◆ Work instructions
1 – In the passage about the Colmar football club, rewrite the text between "Stadium Racing Colmar is" and "Stadium Racing Colmar.", inclusive, with "team" swapped in for every "club".
2 – According to the passage about the Colmar football club, why was the 23 January 2010 Coupe de France match one of the club's biggest victories?

◆ Passage to read
= = = = = = =

Stadium Racing Colmar is a football club located in Colmar, France. They play in the Championnat National 2, the fourth tier of French football.

History
Founded in 1919 as AS Colmar, the club is based in Colmar, Alsace, and plays its home matches at the Colmar Stadium in the city. SR Colmar has played one season in the Division 1 (Ligue 1) in 1948–49 and have spent five seasons in the Division 2 (Ligue 2). On 23 January 2010, Colmar defeated professional club Lille in the Coupe de France 10–9 on penalty kicks, giving the club one of its biggest victories to date.

The club was liquidated in November 2016, and was reformed as Stadium Racing Colmar.

= = = = = = =

◆ Listed records
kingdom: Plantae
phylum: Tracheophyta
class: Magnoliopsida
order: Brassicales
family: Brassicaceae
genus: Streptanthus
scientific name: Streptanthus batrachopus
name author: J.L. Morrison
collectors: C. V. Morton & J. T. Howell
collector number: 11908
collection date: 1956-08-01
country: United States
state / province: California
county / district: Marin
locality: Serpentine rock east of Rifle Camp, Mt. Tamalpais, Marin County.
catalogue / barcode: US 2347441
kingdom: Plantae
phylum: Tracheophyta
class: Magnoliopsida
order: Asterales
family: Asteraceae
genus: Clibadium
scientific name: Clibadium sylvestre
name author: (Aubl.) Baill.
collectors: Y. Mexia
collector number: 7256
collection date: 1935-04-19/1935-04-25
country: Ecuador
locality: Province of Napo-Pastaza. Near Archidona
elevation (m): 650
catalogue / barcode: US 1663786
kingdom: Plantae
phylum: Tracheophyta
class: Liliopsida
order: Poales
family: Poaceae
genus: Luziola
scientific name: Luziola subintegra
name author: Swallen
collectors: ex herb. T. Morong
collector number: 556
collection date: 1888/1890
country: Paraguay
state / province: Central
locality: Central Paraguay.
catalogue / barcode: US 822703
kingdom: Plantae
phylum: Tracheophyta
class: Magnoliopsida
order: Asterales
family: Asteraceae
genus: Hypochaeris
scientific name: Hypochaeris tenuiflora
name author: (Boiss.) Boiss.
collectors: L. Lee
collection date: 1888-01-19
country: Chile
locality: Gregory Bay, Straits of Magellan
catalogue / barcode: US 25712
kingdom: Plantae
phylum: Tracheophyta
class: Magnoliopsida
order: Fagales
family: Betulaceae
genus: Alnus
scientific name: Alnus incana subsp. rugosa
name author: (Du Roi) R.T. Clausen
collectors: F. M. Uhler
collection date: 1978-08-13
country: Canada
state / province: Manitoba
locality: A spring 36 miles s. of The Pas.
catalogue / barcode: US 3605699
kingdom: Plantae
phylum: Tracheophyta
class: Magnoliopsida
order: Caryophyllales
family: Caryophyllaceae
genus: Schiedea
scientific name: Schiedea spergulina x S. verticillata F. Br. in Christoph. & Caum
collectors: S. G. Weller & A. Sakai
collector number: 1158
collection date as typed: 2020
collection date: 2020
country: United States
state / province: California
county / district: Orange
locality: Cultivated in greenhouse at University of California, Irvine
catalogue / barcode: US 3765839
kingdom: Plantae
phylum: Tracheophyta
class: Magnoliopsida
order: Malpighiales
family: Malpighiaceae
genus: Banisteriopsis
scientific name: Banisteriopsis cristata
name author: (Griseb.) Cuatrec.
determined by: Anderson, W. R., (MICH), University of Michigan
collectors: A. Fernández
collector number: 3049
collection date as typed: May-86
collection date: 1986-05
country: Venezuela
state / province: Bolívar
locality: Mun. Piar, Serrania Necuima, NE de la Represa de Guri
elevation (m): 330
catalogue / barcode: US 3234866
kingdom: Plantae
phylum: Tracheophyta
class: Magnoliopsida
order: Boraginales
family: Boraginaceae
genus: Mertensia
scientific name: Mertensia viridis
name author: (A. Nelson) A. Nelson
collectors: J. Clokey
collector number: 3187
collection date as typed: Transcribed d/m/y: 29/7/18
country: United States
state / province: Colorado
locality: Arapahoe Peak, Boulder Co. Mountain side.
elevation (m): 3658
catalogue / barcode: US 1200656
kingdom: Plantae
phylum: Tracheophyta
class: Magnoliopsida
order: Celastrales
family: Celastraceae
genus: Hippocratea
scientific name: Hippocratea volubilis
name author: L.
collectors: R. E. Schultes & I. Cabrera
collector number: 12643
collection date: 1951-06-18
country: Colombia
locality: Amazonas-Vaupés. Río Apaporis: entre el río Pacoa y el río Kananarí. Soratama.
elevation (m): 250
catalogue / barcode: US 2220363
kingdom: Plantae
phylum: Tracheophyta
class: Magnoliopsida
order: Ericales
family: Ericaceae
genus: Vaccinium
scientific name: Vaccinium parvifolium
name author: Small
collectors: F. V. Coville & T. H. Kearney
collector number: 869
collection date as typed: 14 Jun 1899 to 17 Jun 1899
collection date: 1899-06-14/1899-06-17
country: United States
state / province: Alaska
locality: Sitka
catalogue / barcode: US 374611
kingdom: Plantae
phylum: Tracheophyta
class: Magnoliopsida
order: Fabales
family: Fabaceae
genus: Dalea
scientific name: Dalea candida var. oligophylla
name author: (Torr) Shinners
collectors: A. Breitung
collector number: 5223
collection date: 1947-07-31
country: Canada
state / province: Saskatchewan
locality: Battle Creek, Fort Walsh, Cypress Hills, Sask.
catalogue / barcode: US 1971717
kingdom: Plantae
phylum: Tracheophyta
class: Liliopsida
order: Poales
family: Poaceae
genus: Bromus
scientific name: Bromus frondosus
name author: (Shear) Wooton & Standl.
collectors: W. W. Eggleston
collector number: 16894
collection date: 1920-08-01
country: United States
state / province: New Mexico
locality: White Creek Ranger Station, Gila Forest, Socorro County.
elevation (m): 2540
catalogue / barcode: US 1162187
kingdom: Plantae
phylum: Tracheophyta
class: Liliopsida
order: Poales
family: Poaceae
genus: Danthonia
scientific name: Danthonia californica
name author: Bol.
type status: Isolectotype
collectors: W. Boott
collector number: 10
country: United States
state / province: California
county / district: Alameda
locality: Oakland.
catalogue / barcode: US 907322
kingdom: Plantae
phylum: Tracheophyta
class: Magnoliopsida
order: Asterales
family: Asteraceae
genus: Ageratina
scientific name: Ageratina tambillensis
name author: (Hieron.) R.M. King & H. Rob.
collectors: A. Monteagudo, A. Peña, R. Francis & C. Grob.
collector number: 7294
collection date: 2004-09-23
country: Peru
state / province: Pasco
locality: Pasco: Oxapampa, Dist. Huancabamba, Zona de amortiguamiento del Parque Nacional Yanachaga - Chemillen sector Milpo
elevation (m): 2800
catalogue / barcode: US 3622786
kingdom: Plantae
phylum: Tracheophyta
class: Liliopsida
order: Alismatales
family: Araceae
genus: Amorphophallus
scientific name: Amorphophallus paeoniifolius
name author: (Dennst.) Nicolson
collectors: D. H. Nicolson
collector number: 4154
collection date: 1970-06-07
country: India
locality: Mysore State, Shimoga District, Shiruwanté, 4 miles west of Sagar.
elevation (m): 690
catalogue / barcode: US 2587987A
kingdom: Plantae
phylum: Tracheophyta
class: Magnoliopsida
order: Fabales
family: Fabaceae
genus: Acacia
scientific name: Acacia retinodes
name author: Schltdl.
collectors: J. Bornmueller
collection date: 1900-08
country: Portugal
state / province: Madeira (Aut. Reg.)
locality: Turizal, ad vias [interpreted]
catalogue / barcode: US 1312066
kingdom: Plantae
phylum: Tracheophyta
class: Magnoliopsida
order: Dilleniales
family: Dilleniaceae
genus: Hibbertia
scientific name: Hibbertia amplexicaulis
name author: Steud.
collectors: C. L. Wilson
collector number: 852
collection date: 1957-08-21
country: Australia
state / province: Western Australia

= = = = = = =

◆ Answers provided
1 –
Stadium Racing Colmar is a football team located in Colmar, France. They play in the Championnat National 2, the fourth tier of French football.

History
Founded in 1919 as AS Colmar, the team is based in Colmar, Alsace, and plays its home matches at the Colmar Stadium in the city. SR Colmar has played one season in the Division 1 (Ligue 1) in 1948–49 and have spent five seasons in the Division 2 (Ligue 2). On 23 January 2010, Colmar defeated professional team Lille in the Coupe de France 10–9 on penalty kicks, giving the team one of its biggest victories to date.

The team was liquidated in November 2016, and was reformed as Stadium Racing Colmar.

2 – On that date Colmar defeated Lille, a professional club, in the Coupe de France. The match was decided 10–9 on penalty kicks.